* Source information:
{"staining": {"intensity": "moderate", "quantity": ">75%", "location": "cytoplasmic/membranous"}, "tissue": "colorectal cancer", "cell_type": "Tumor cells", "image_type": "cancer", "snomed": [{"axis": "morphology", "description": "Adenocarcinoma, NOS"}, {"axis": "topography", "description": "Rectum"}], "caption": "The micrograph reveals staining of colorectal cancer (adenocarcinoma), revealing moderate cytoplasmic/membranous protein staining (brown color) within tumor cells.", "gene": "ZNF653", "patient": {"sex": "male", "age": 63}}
* * *
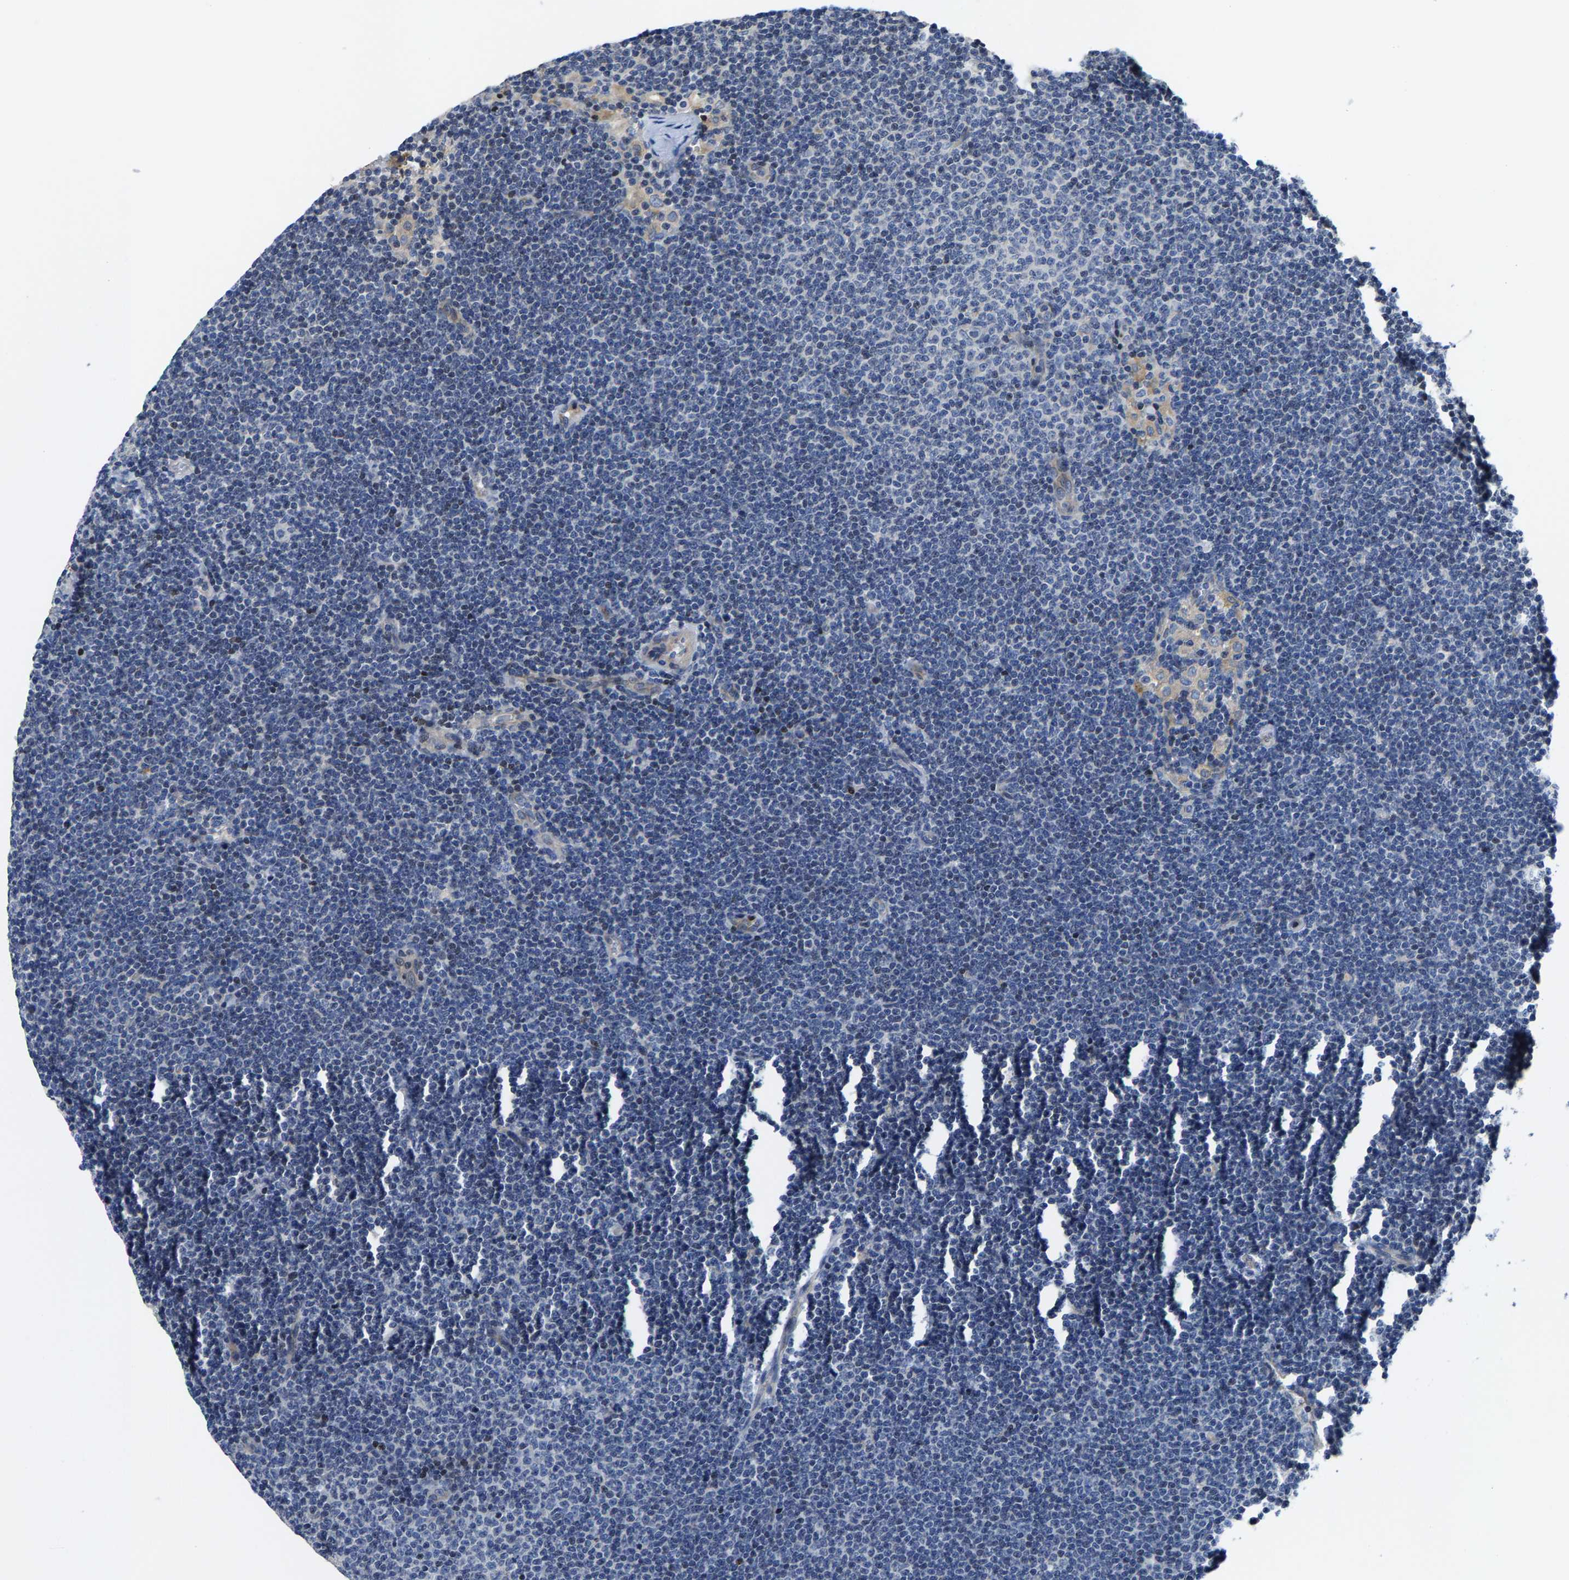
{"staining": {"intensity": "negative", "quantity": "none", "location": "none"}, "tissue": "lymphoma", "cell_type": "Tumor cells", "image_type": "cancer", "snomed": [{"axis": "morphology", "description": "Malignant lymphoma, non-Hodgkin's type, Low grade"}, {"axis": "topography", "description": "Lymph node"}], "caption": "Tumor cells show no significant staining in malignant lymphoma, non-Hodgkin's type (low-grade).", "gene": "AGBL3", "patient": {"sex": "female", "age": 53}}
* * *
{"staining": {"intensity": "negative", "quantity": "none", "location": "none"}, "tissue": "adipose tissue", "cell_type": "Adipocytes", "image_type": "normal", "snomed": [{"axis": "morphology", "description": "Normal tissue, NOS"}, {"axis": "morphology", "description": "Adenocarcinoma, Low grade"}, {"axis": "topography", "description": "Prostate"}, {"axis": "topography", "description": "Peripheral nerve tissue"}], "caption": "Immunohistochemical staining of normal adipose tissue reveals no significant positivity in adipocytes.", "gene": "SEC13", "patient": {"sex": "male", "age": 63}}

* Instructions to follow:
Go through the lines above. Select every one that has the string "significant".

* Solution for this task:
{"staining": {"intensity": "negative", "quantity": "none", "location": "none"}, "tissue": "lymphoma", "cell_type": "Tumor cells", "image_type": "cancer", "snomed": [{"axis": "morphology", "description": "Malignant lymphoma, non-Hodgkin's type, Low grade"}, {"axis": "topography", "description": "Lymph node"}], "caption": "Tumor cells show no significant staining in malignant lymphoma, non-Hodgkin's type (low-grade).", "gene": "AGBL3", "patient": {"sex": "female", "age": 53}}
{"staining": {"intensity": "negative", "quantity": "none", "location": "none"}, "tissue": "adipose tissue", "cell_type": "Adipocytes", "image_type": "normal", "snomed": [{"axis": "morphology", "description": "Normal tissue, NOS"}, {"axis": "morphology", "description": "Adenocarcinoma, Low grade"}, {"axis": "topography", "description": "Prostate"}, {"axis": "topography", "description": "Peripheral nerve tissue"}], "caption": "Immunohistochemical staining of normal adipose tissue reveals no significant positivity in adipocytes.", "gene": "SEC13", "patient": {"sex": "male", "age": 63}}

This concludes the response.